INPUT RECORDS

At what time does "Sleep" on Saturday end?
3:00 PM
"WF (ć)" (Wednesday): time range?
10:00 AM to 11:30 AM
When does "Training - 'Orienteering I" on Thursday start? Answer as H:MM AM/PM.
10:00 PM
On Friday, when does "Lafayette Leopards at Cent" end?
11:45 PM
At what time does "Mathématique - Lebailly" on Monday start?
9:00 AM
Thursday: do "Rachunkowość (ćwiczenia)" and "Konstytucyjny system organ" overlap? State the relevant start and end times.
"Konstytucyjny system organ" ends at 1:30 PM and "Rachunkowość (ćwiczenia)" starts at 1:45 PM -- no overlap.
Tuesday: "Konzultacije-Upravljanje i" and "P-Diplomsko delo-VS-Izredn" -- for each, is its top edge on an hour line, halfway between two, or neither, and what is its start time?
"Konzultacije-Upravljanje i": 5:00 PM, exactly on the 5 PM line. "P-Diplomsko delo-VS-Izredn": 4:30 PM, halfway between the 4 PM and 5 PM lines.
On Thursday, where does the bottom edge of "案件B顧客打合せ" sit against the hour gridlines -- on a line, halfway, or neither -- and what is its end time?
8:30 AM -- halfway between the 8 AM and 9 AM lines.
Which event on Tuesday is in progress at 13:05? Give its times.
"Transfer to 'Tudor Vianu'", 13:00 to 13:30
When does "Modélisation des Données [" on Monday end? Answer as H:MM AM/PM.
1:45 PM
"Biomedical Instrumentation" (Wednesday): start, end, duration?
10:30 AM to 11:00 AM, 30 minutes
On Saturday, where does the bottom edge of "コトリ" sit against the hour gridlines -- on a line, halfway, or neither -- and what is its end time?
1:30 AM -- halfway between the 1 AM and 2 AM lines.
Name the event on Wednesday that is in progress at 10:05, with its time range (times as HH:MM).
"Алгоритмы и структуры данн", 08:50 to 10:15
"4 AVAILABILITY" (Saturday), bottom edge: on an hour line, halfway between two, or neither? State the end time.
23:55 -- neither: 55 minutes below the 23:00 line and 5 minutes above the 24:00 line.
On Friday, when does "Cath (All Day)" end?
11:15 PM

SET PROBLEM
Copy all of the material above word for word, keeping every line in its original order.

SOLUTION TO THIS TASK
At what time does "Sleep" on Saturday end?
3:00 PM
"WF (ć)" (Wednesday): time range?
10:00 AM to 11:30 AM
When does "Training - 'Orienteering I" on Thursday start? Answer as H:MM AM/PM.
10:00 PM
On Friday, when does "Lafayette Leopards at Cent" end?
11:45 PM
At what time does "Mathématique - Lebailly" on Monday start?
9:00 AM
Thursday: do "Rachunkowość (ćwiczenia)" and "Konstytucyjny system organ" overlap? State the relevant start and end times.
"Konstytucyjny system organ" ends at 1:30 PM and "Rachunkowość (ćwiczenia)" starts at 1:45 PM -- no overlap.
Tuesday: "Konzultacije-Upravljanje i" and "P-Diplomsko delo-VS-Izredn" -- for each, is its top edge on an hour line, halfway between two, or neither, and what is its start time?
"Konzultacije-Upravljanje i": 5:00 PM, exactly on the 5 PM line. "P-Diplomsko delo-VS-Izredn": 4:30 PM, halfway between the 4 PM and 5 PM lines.
On Thursday, where does the bottom edge of "案件B顧客打合せ" sit against the hour gridlines -- on a line, halfway, or neither -- and what is its end time?
8:30 AM -- halfway between the 8 AM and 9 AM lines.
Which event on Tuesday is in progress at 13:05? Give its times.
"Transfer to 'Tudor Vianu'", 13:00 to 13:30
When does "Modélisation des Données [" on Monday end? Answer as H:MM AM/PM.
1:45 PM
"Biomedical Instrumentation" (Wednesday): start, end, duration?
10:30 AM to 11:00 AM, 30 minutes
On Saturday, where does the bottom edge of "コトリ" sit against the hour gridlines -- on a line, halfway, or neither -- and what is its end time?
1:30 AM -- halfway between the 1 AM and 2 AM lines.
Name the event on Wednesday that is in progress at 10:05, with its time range (times as HH:MM).
"Алгоритмы и структуры данн", 08:50 to 10:15
"4 AVAILABILITY" (Saturday), bottom edge: on an hour line, halfway between two, or neither? State the end time.
23:55 -- neither: 55 minutes below the 23:00 line and 5 minutes above the 24:00 line.
On Friday, when does "Cath (All Day)" end?
11:15 PM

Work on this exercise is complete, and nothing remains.